The State Department is implementing most of the NRC's recommendations, chief among them being Neureiter's appointment as science and technology advisor to the secretary of state. Neureiter is charged with leading a Department-wide effort to ensure that science, technology and health issues are properly integrated into US foreign policy. Albright also re-established a Science Directorate within the Bureau of Oceans, International Environment and Scientific Affairs (OES), and is requiring all regional and policy bureaus to designate a deputy assistant secretary responsible for science and technology based issues. "In a world being transformed by technology, good science is vital to good diplomacy," she said.
Neureiter was sworn in as science and technology advisor on September 19, and since then has spent a considerable amount of time acquainting himself with a government environment that is vastly changed from that of his early years of diplomatic service. "The bureaucracy is frightful, the computer system is antiquated and the security regulations are a little suffocating," he admitted during the Executive Board dinner. "It's a difficult system in which to accomplish things."
Unlike multinational corporations, which are merging at unprecendented rates, Neureiter reports that the political world seems to be divesting into an increasing number of small independent countries, driven by ethnicity and nationalism. Simultaneously, there are major emerging global issues, such as the environment, economic challenges, and the role of the Internet, much of which are based on technology. "This is the foreign policy agenda of the 21st century, and we need people who can deal with this agenda," he said. He is already working with a science education specialist to include more science-related questions on the foreign service entrance exam, but attracting scientists to the field remains difficult given the relatively low pay compared with other more technical positions.
The situation is further exacerbated by the fact that the State Department has suffered over the last decade from severe budget cuts; its operating budget has decreased 17% over the last five years alone, and one consequence has been the loss of a large number of qualified science and technology officers. At its peak, the department boasted 25 personnel in the science and science cooperation section; today that number has dwindled to 10, mostly held by foreign service officers with little technical background.
"This means that the department's leadership is weak in terms of managing bilateral relationships in science with other countries, because their substantive input is very small," said Neureiter. However, he was heartened to discover pockets of technical excellence in the OES and other sections of the State Department, most notably a regional bureau in the Near East that has a science advisor, a geologist assisting the Arab and Israeli governments with managing the region's diminishing water resources.
In light of his background, Neureiter seems eminently suited for the position of State Department S&T advisor. "I tell people I've been training for this job for 40 years," he quips. Born in Macomb, Illinois, Neureiter received his PhD in organic chemistry from Northwestern University in 1957 and joined Humble Oil and Refining (now part of Exxon) as a research chemist, specializing in the fields of butadiene chemistry, organic sulfur compounds and the development of antioxidant systems for polypropylene.
----
REQUIRED WORK:
**a)** Update the stretch of the Neureiter passage from "Unlike multinational corporations, which" through "more technical positions." by replacing "multinational corporations" with "global corporations".
**b)** According to the Neureiter passage, on what date was Neureiter sworn in as science and technology advisor?
The listing after this passage isn't needed.

DATA SECTION:
----
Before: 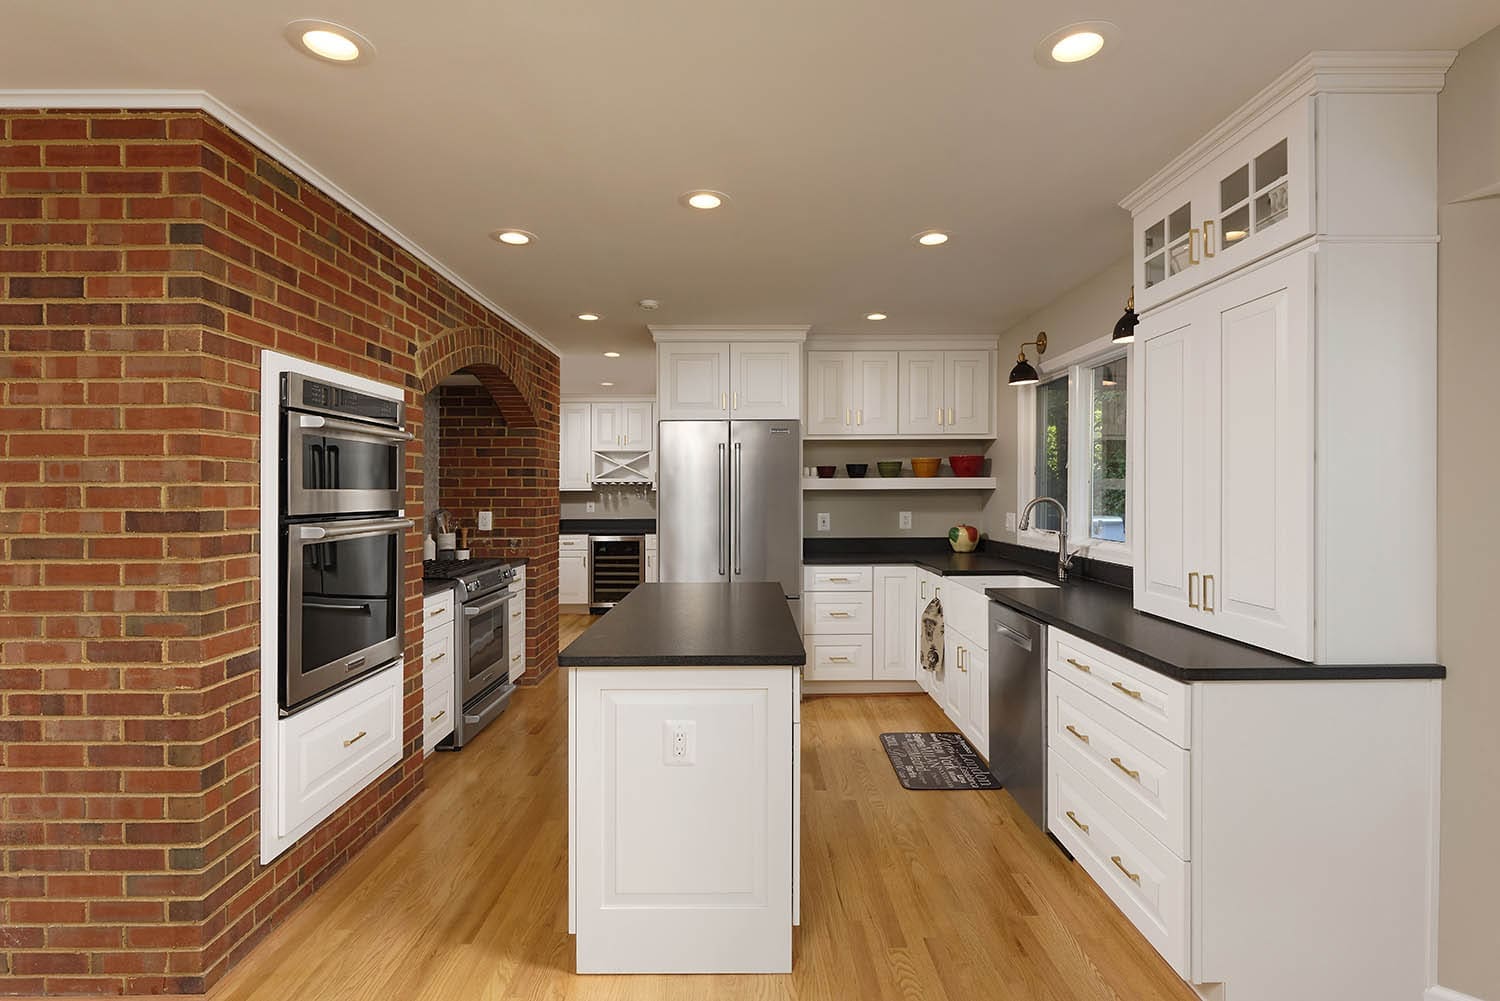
----
TASK ANSWERS:
**a)**
Unlike global corporations, which are merging at unprecendented rates, Neureiter reports that the political world seems to be divesting into an increasing number of small independent countries, driven by ethnicity and nationalism. Simultaneously, there are major emerging global issues, such as the environment, economic challenges, and the role of the Internet, much of which are based on technology. "This is the foreign policy agenda of the 21st century, and we need people who can deal with this agenda," he said. He is already working with a science education specialist to include more science-related questions on the foreign service entrance exam, but attracting scientists to the field remains difficult given the relatively low pay compared with other more technical positions.

**b)** September 19